Dennoch zeigt das ALFILM-Festival sehenswerte Produktionen, die zwar nicht von den großen Medieninvestoren, aber von den Kulturstiftungen aus Dubai oder Katar mitfinanziert wurden. Arabische Vergangenheitsbewältigung leistet unter anderem der Eröffnungsfilm "Fidai" von Damien Ounouri aus Algerien. Er porträtiert einen alten Mann, der im Unabhängigkeitskrieg gegen Frankreich einen Mordbefehl erhielt, ausführte und sein Leben lang daran zu leiden hatte.

Auch "Onkel Nashat" von Asil Mansour aus Palästina dokumentiert einen verschwiegenen Mord.
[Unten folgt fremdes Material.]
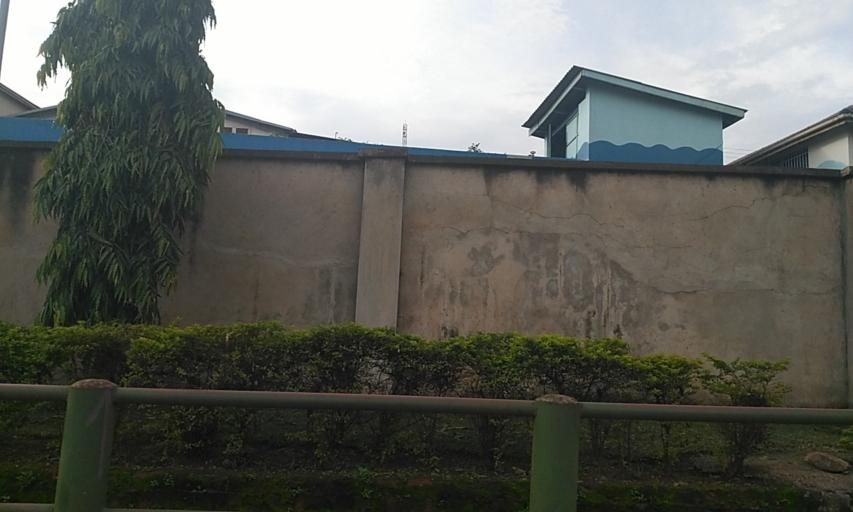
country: UG
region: Central Region
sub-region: Kampala District
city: Kampala
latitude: 0.3145
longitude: 32.5951
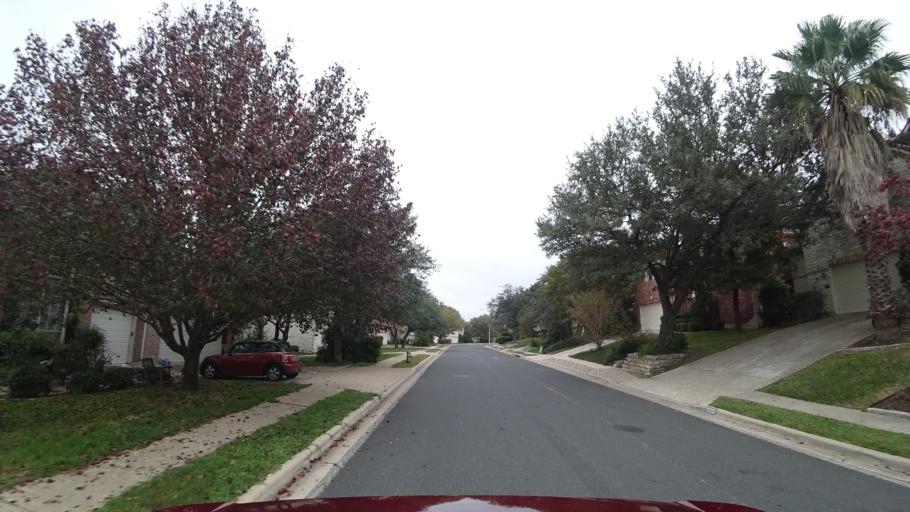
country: US
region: Texas
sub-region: Williamson County
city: Anderson Mill
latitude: 30.4360
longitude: -97.8160
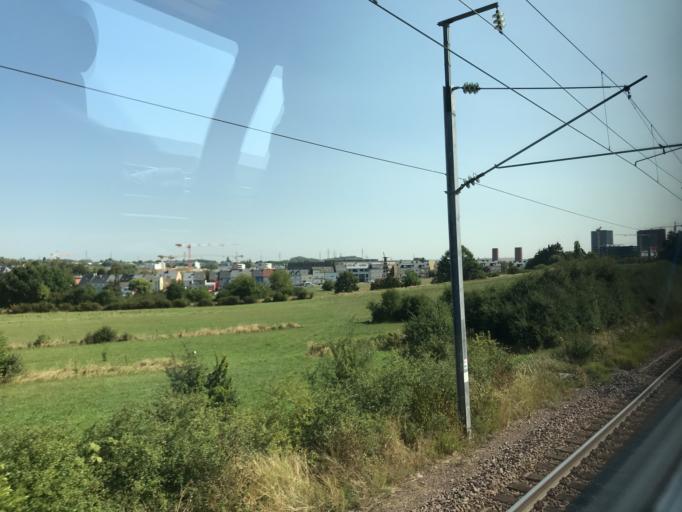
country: LU
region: Luxembourg
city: Belvaux
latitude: 49.5015
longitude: 5.9277
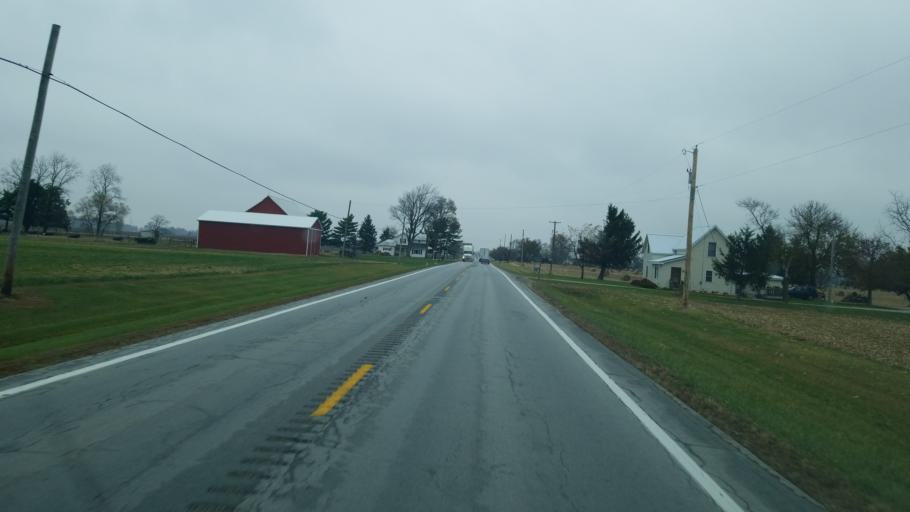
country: US
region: Ohio
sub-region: Union County
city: Marysville
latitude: 40.3245
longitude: -83.3208
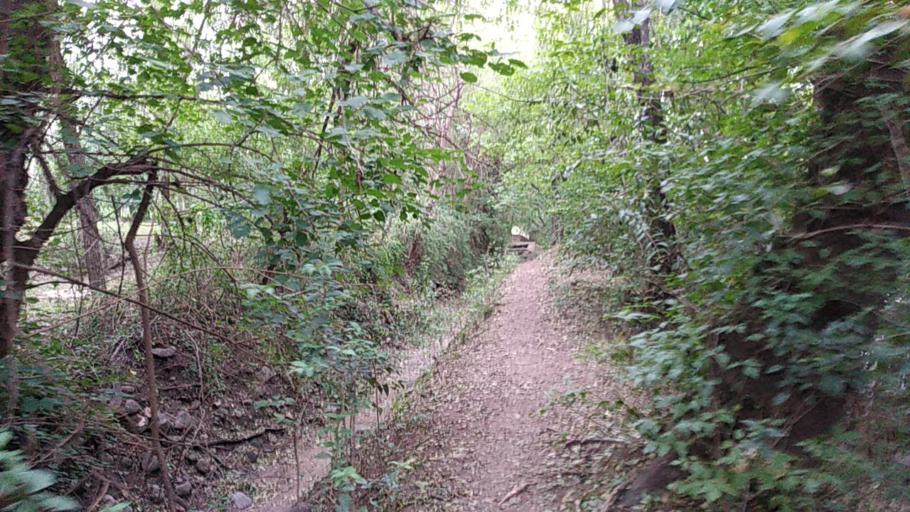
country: AR
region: Cordoba
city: Alta Gracia
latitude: -31.7249
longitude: -64.4351
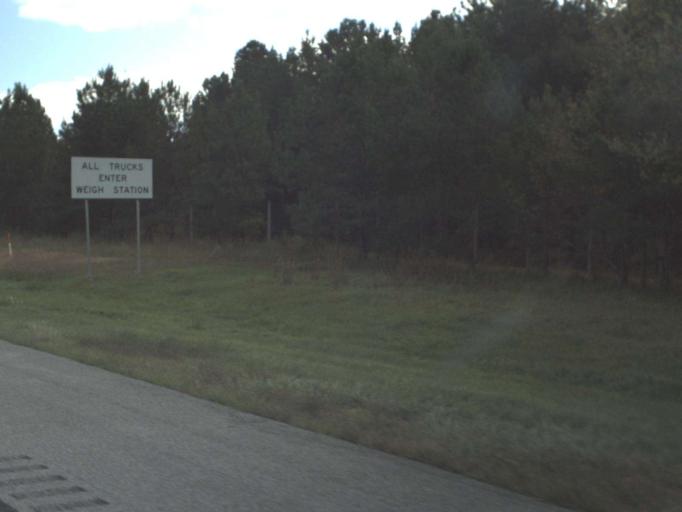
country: US
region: Florida
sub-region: Jackson County
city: Sneads
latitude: 30.6440
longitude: -85.0063
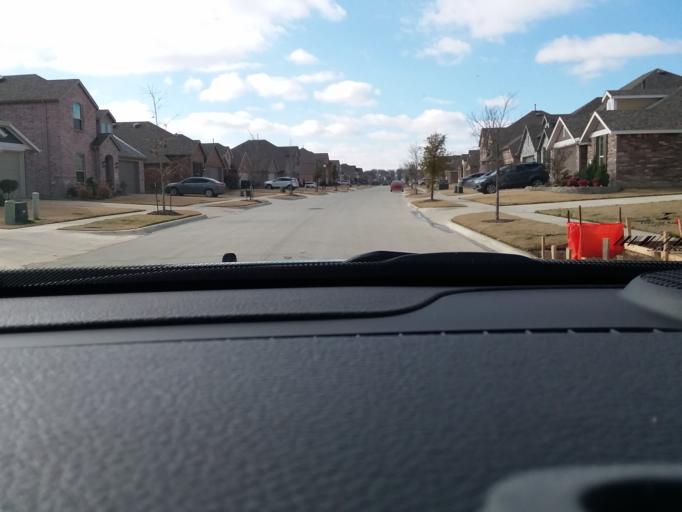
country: US
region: Texas
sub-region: Denton County
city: Little Elm
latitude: 33.2408
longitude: -96.8970
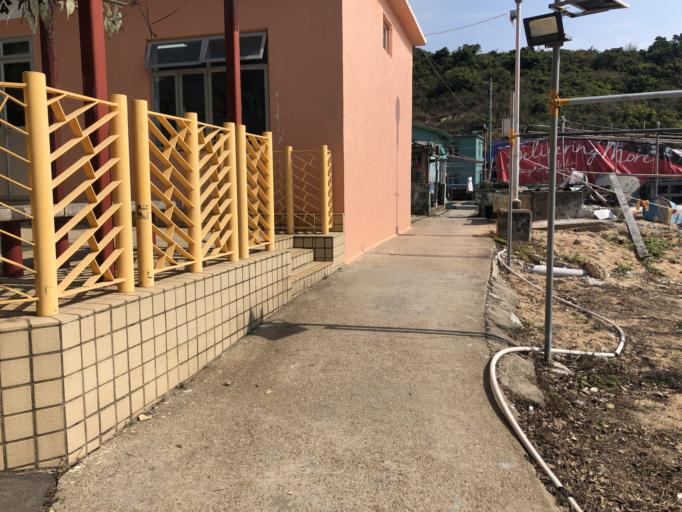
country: HK
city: Sok Kwu Wan
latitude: 22.1654
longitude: 114.2538
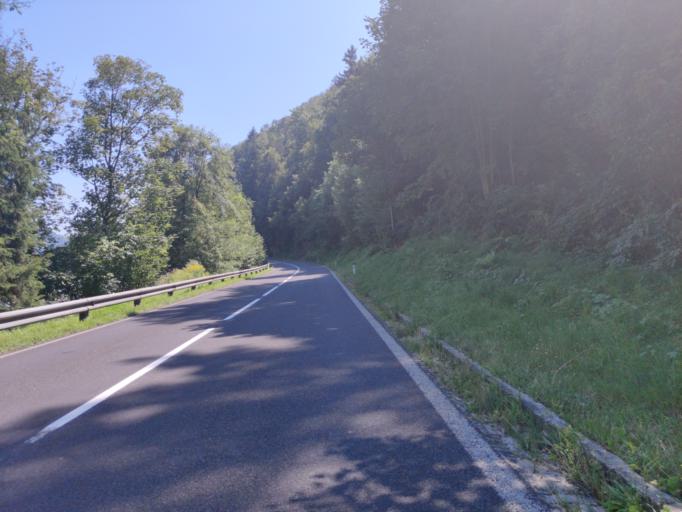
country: AT
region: Upper Austria
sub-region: Politischer Bezirk Rohrbach
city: Pfarrkirchen im Muehlkreis
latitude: 48.4685
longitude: 13.7763
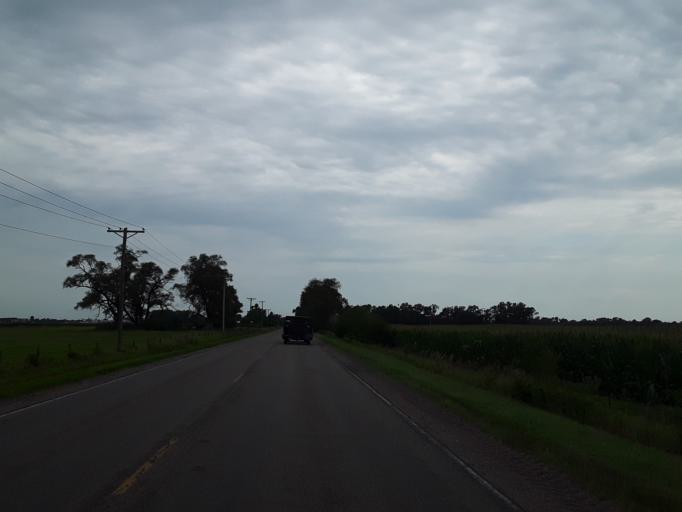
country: US
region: Nebraska
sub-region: Saunders County
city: Yutan
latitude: 41.2471
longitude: -96.3304
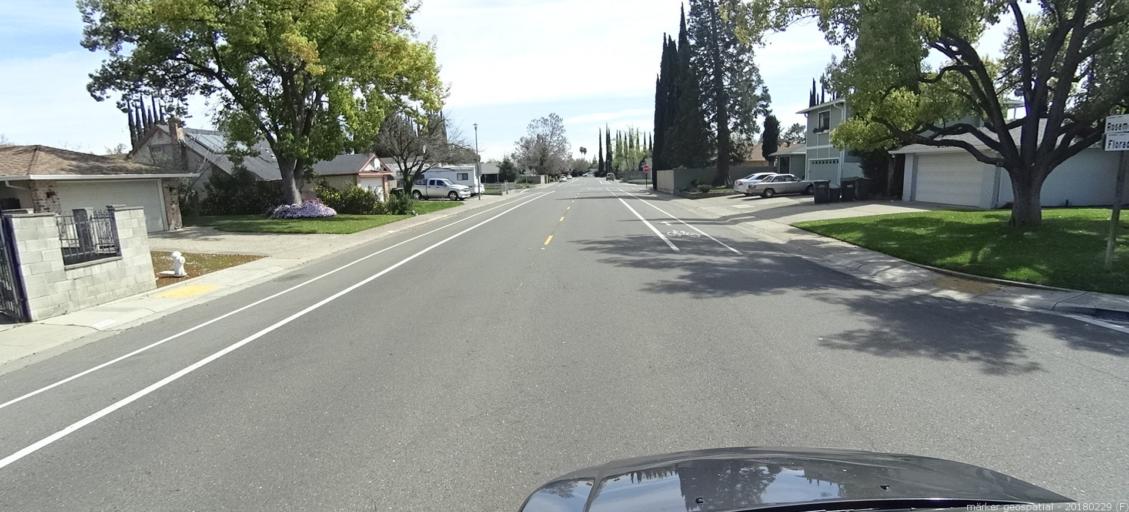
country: US
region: California
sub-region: Sacramento County
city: Rosemont
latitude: 38.5550
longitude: -121.3556
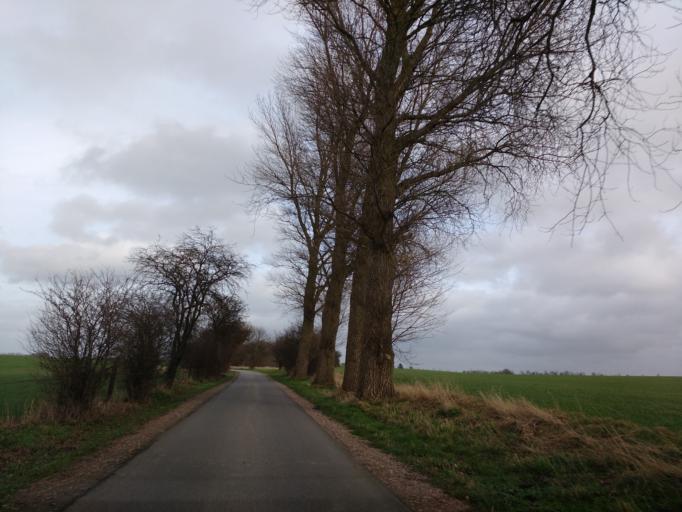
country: DE
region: Schleswig-Holstein
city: Gremersdorf
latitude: 54.3642
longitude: 10.9362
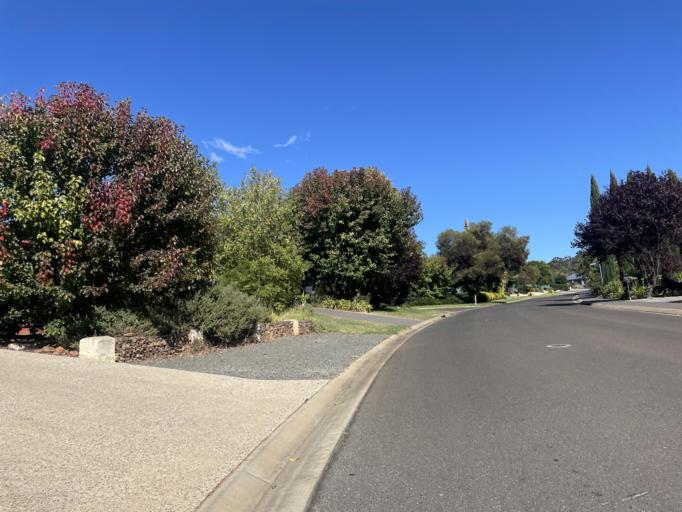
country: AU
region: South Australia
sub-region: Clare and Gilbert Valleys
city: Clare
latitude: -33.8448
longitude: 138.6121
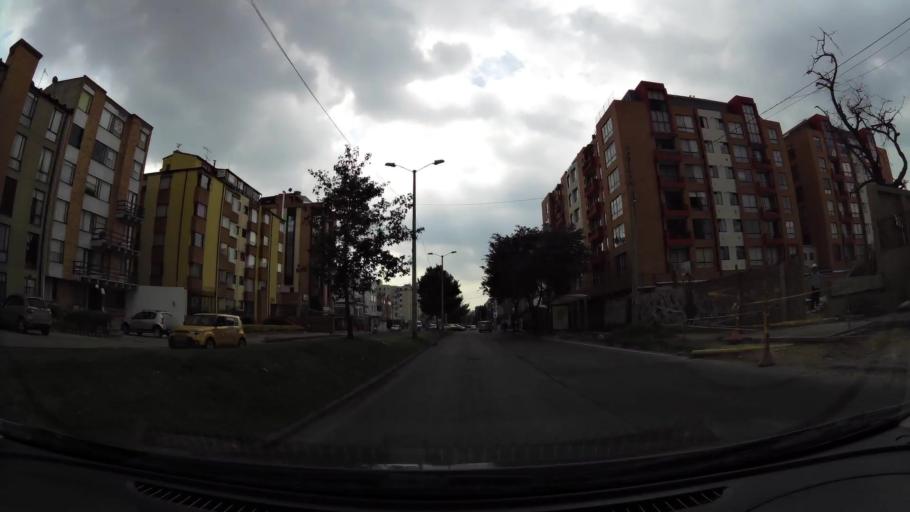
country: CO
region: Bogota D.C.
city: Barrio San Luis
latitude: 4.7274
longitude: -74.0367
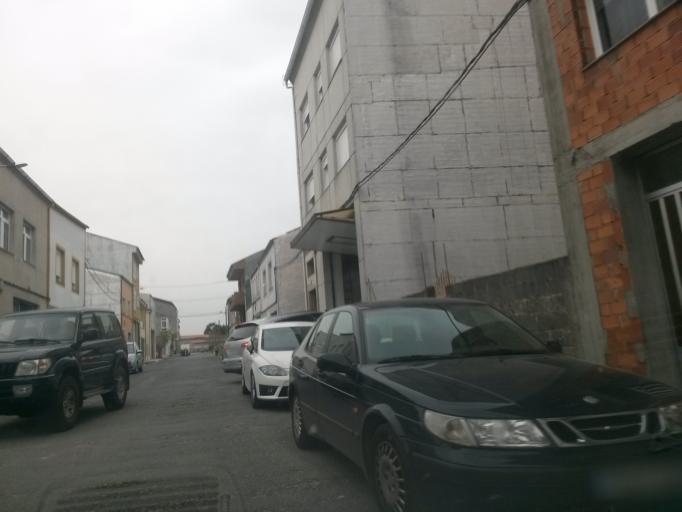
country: ES
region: Galicia
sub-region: Provincia de Lugo
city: Lugo
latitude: 43.0246
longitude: -7.5540
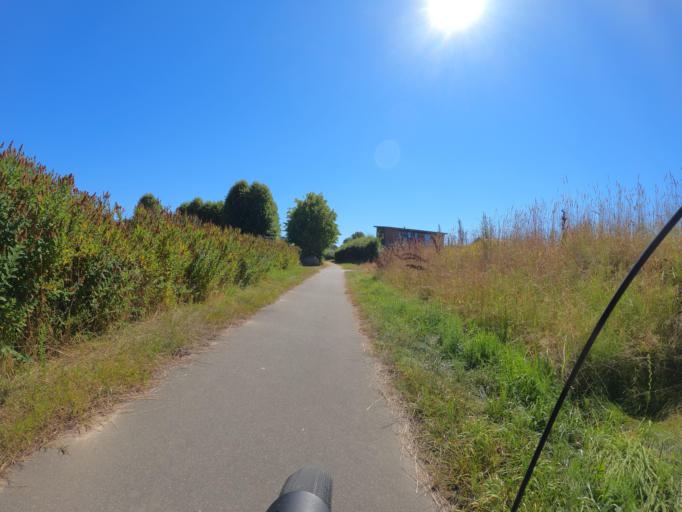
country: DE
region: Schleswig-Holstein
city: Quern
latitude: 54.7841
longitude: 9.7259
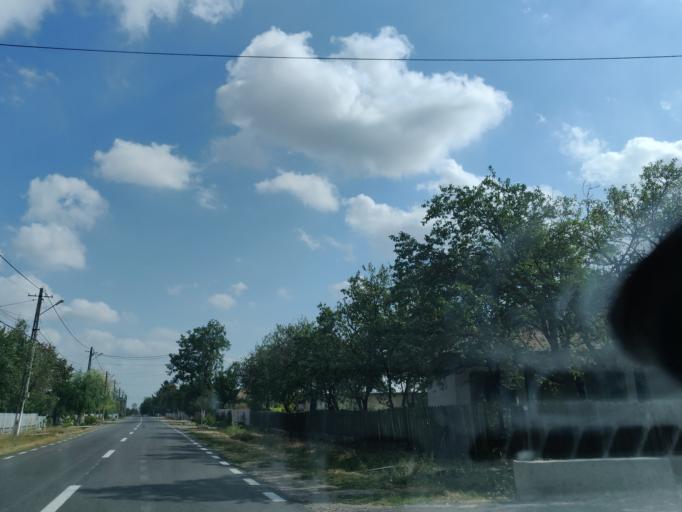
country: RO
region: Vrancea
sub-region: Comuna Ciorasti
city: Mihalceni
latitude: 45.4359
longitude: 27.3177
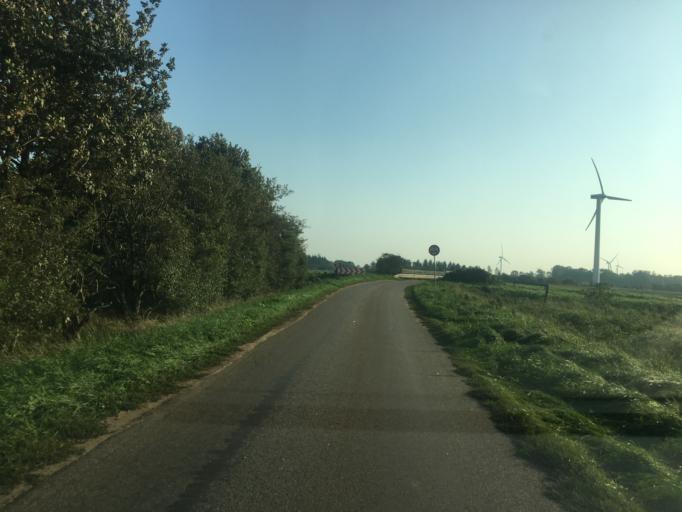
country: DE
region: Schleswig-Holstein
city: Ellhoft
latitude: 54.9247
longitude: 8.9679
Sein Onkel wurde durch den Geheimdienst der Fatah getötet, die Tat verwischt und als Heldentod im Kampf gegen Israel dargestellt.

Mehr die Gegenwart beleuchtet die BBC-Dokumentation "Salafi" von Karim al Shenawi, über die freundlichen Salafisten von Salafi alCosta, einer ultrareligiösen Muslim-Organisation in Ägypten, die sogar Christen in ihre Reihen aufnimmt und die ärmsten Stadtteile Kairos missioniert, während andere Salafisten in den "Ungläubigen" nicht einmal Menschen erkennen können, geschweige denn demokratische Wahlen und religiöse Toleranz akzeptieren.

Den überall in der arabischen Welt ungelösten Gegensatz zwischen den Vorschriften der Scharia und den Werten einer freien Gesellschaft thematisiert die Dokumentation "Its all Libanon" von Wissam Charaf am eindrücklichsten. Charaf macht klar wie nah sich die finstere, islamistische, antisemitische Hisbollah und die freizügigste Disko-, Promenaden und Bordellkultur in einem arabischen Land wie Libanon kommen können. Die meist halbnackt als Femme Fatal auftretende Sängerin Haifa flirtet öffentlich Turbanträger Hassan Nasrallah wegen dessen "Charisma" an.

Im Gegenzug konzentriert sich der darauf, alles verderbte dieser Welt in Israel zu sehen und die Videos unter anderem von Haifa nicht zu kritisieren. Ein Widerspruch, der umso erstaunlicher ist, als dass die Zensur in allen arabischen Ländern sich ständig mit der zulässigen Länge der Beinkleider von Schauspielerinnen beim Film beschäftigt, wundert sich selbst Fahdi Abdelnour, stellvertretender Leiter des ALFILM-Festivals in Berlin.

"Eigentlich ist es schon krass, dass so eine Sängerin, die halbnackt auf dem Bett liegt und singt wird jeden Tag ausgestrahlt, keiner macht sich den Kopf drum, keiner beschwert sich, aber sobald eine solche Szene im Film kommt und das wird zum Beispiel im Fernsehen gezeigt, alle haben ein Problem damit. Die Nacktheit oder die körperliche Berührung von Mann und Frau, die ist viel weniger konservativ in Musikvideos als im Film heutzutage."

Auflösen können die Macher des ALFILM-Festivals die vielen Widersprüche, die sich in den unterschiedlichen Produktionen und Thematiken des in Spiel-, Dokumentar- und Experimentalfilme aufgegliederten Programms spiegeln natürlich nicht. Anreißen kann das Festival , dass mit nur minimalen Mitteln ausgestattet ist, enorm viele Thematiken. Darin liegt sein Verdienst.